L'Abruzzo prova a darsi una legge anti-gambling per abbattere i suoi primati

La regione Abruzzo è una delle “patrie del gambling” in Italia: per questo si tenta di porre un freno al gioco con una legge

La Regione Abruzzo, seppur con colpevole ritardo rispetto ad altre realtà, ha deciso di stilare un piano regionale contro il GAP. È un passo avanti importante contro un fenomeno che, da queste parti, sta dilagando. Gli ultimi dati relativi al gioco d'azzardo, infatti, vedono l'Abruzzo come una delle regioni più a rischio.

I dati sull'Abruzzo

L'Abruzzo è attualmente all'undicesimo posto nella graduatoria delle regioni dove il gioco d'azzardo è più diffuso, ma al secondo per spesa complessiva pro capite. La spesa media annua è di un miliardo e 875 milioni di euro tra scommesse, lotterie, slot machine, bingo e altri giochi. Quella complessiva per singolo abitante è, invece di 419.25 euro. Solo in Lombardia si spende di più. In media, ogni abitante gioca 470 euro l'anno.

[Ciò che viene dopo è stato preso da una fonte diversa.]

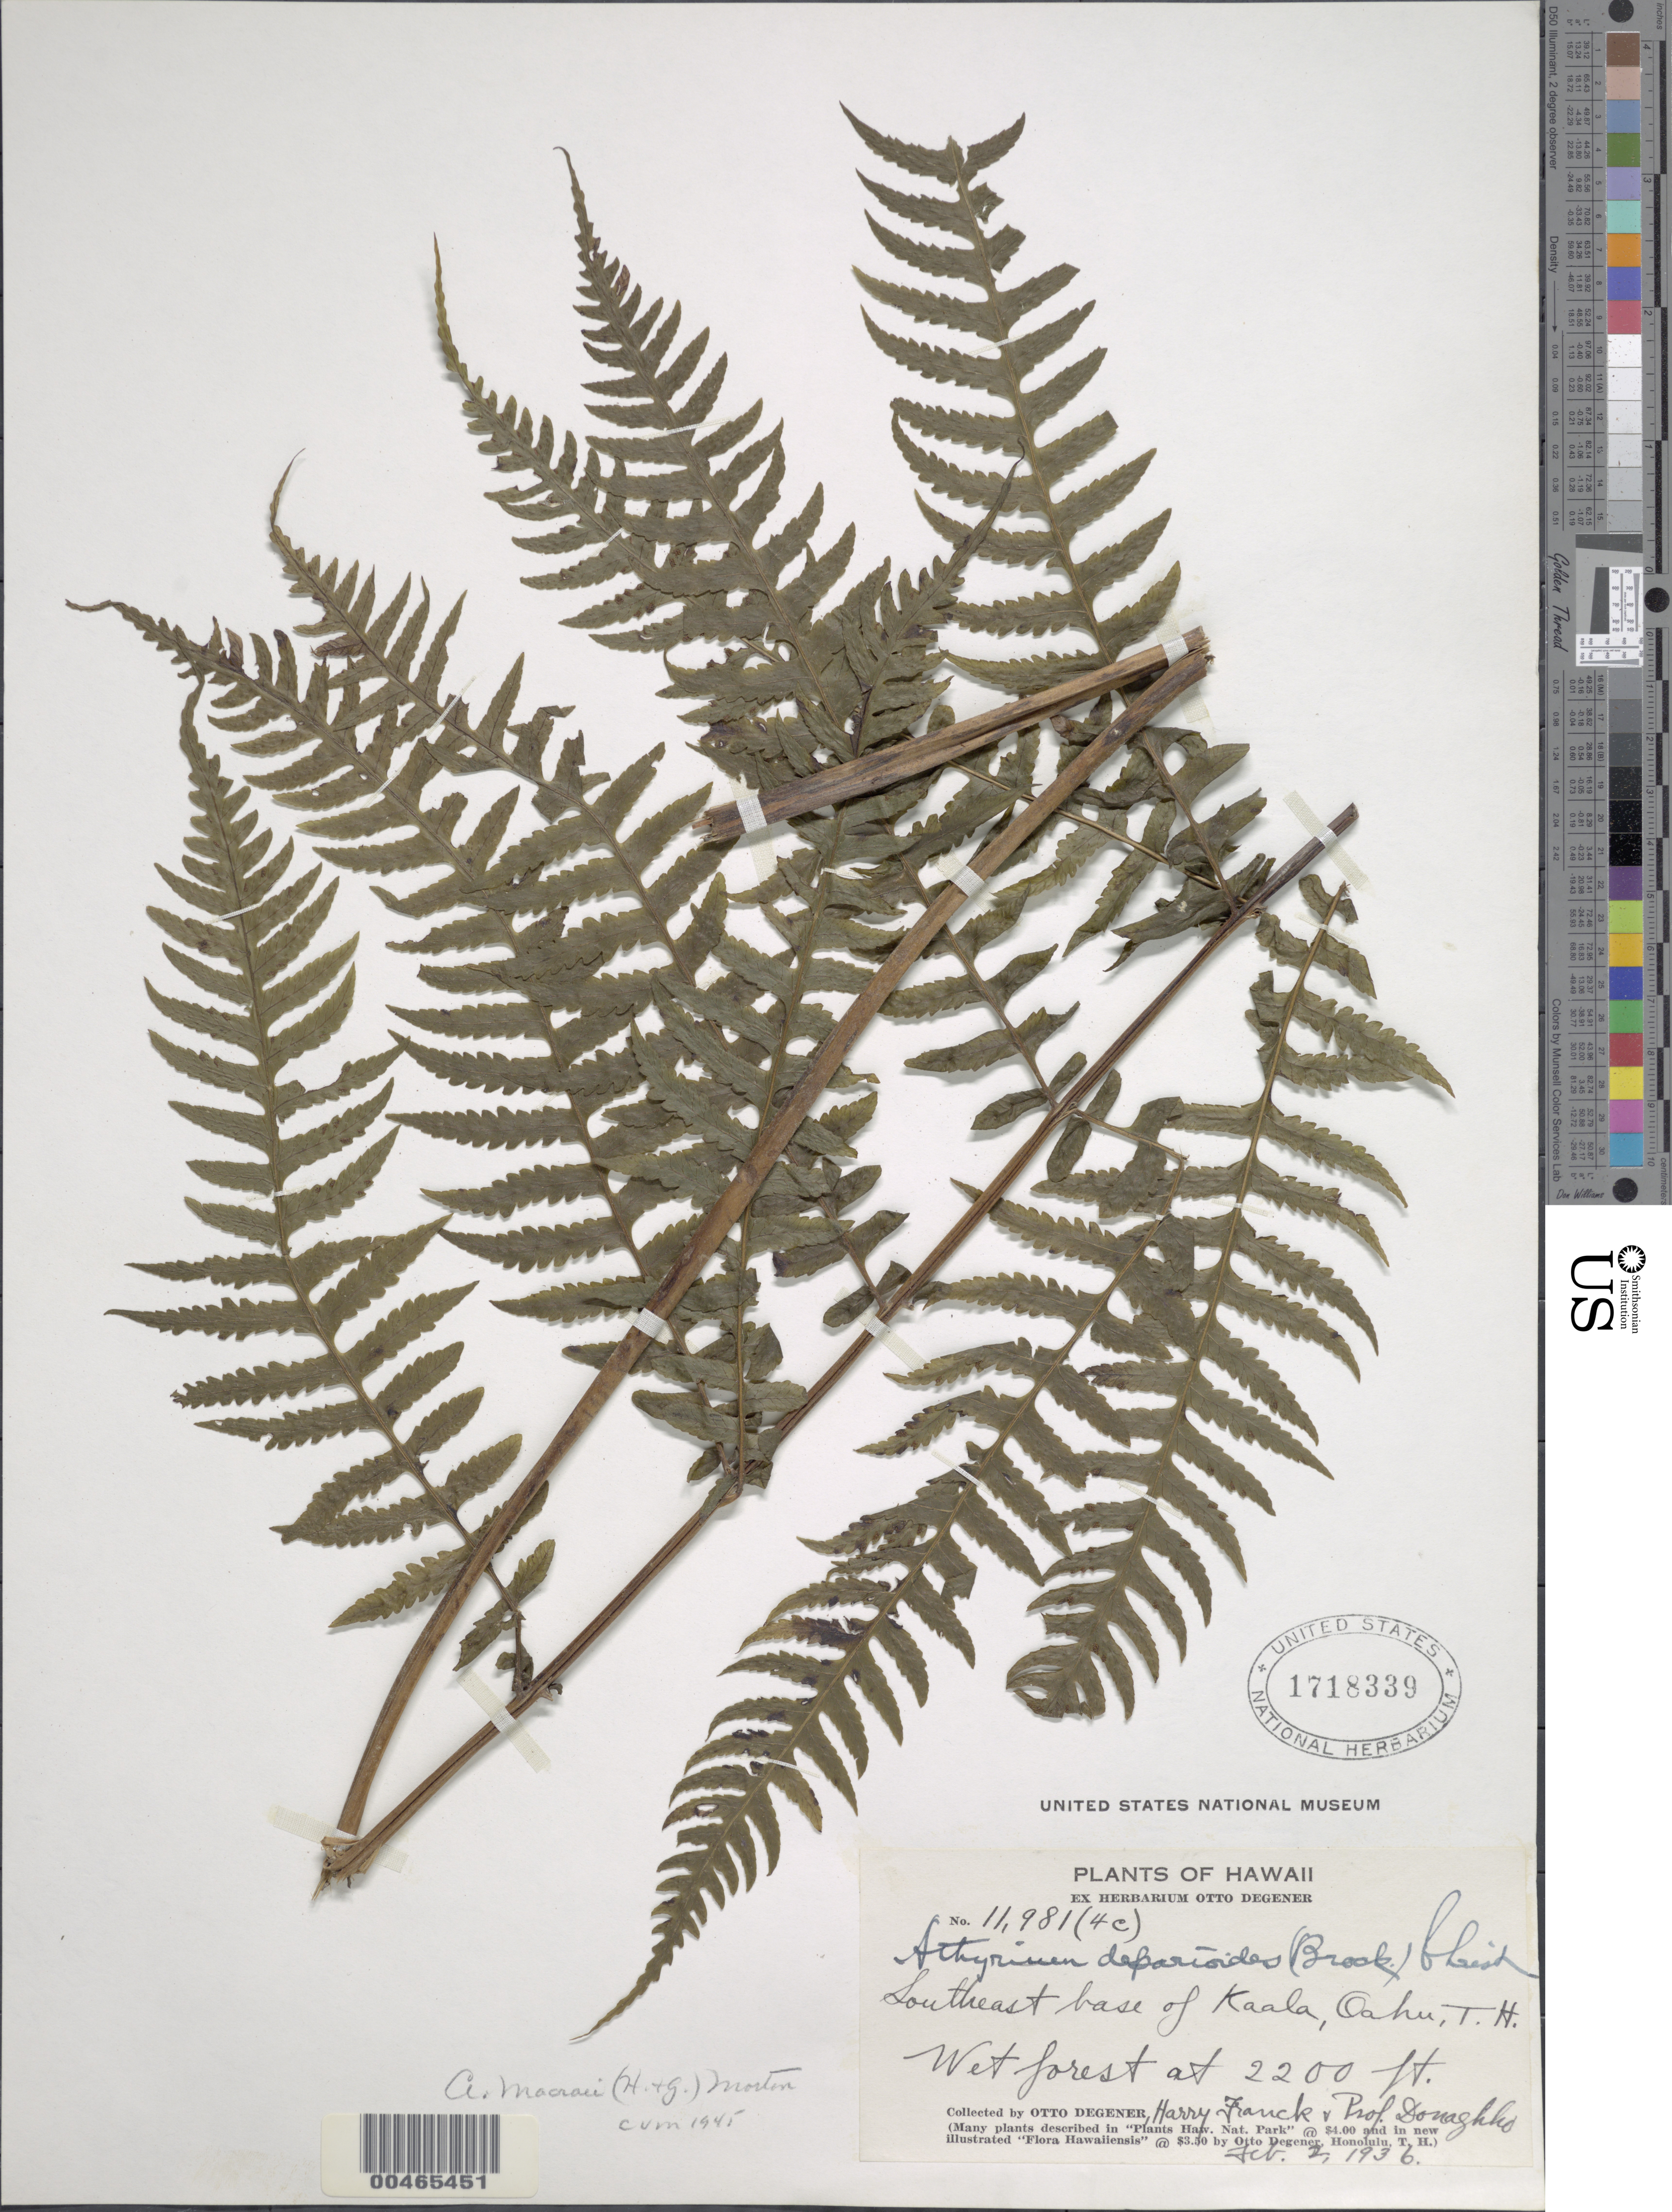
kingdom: Plantae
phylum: Tracheophyta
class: Polypodiopsida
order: Polypodiales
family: Athyriaceae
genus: Deparia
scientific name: Deparia prolifera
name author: (Kaulf.) Hook. & Grev.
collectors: O. Degener, H. Franck & P. Donaghho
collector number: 11981(4c)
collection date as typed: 2 Feb 1936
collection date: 1936-02-02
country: United States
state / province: Hawaii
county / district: Honolulu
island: Oahu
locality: SE base of Kaala, Oahu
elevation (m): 671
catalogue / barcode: US 1718339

Analizzando il gioco nelle singole città, L'Aquila, gode di un primato tutto suo nell'ambito del gambling. È la città con la più alta percentuale di slot machine per numero di abitanti, una ogni 83. Per quanto riguarda invece la spesa pro capite per il gioco d'azzardo nelle province italiane, l'Abruzzo è risultato padrone assoluto, piazzando due province nella top ten. Teramo è in quarta posizione con un importo giocato pro capite di 1.480 euro annui. All'ottavo posto c'è Pescara con 1.307. Più distanziate sono L'Aquila (ventiquattresima posizione con 1.128 euro) e Chieti (trentaduesimo posto con 1.034)

Il drammatico quadro dei giocatori

Il quadro del giocatore medio abruzzese è mutato nell'ultimo periodo, arrivando ad abbracciare più fasce di età. Stando a quanto riferito dal Sert (Servizi per la Tossicodipendenza), per la prima volta, nel corso del 2016, sono stati ricoverati pazienti di età tra i 65 e i 67 anni, oltre che giovani tra i 21 e i 29 anni. Questa nuova patologia è dovuta alla diffusione di applicazioni per smartphone, tablet e pc, che hanno aumentato il rischio di ludopatia. In pratica i giocatori si sono spostati dalle sale da gioco, al mondo della rete, dove hanno trovato maggiori opportunità di dare libero sfogo alle loro fantasie ludiche. Attualmente, solo nella città di Pescara si contano ben 1500 giocatori abituali. Un decimo di questi si trova anche in cura per cercare di contrastare gli effetti derivanti dalla ludopatia.

Le misure contro il GAP

Con queste premesse, una legge antigap era doverosa. Secondo il piano stilato dalla Regione Abruzzo, il primo passo che verrà fatto, sarà quello di avviare un'indagine, entro il 31 dicembre prossimo, sulla popolazione abruzzese per monitorare il fenomeno del Gap. A condurla sarà il Cnr di Pisa. È stato poi previsto un investimento nel biennio 2017-2019 di oltre 2 milioni e 200mila euro, che saranno destinati a finanziare un percorso articolato, che prevede la costituzione di un Osservatorio. Si punta anche a coinvolgere, esercenti, ospedali, studenti, docenti e famiglie nel processo di comprensione del pericolo ludopatico.

Un ruolo fondamentale in questo piano, verrà svolto dai SERD (Servizi pubblici per le dipendenze) cui sarà affidato, sia il compito di prendersi cura dei soggetti a rischio, sia di stabilire un piano di protezione, nei confronti dei minori, in collaborazione con genitori e pediatri. Attualmente esistono tre sedi del SERD dislocate, rispettivamente, a Chieti, Lanciano e Vasto. L'obiettivo della legge è quello di prevenire i rischi derivanti dal gambling, creando una sorta di cordone di protezione intorno a chi si approccia al gioco, principale passatempo dell'abruzzese medio.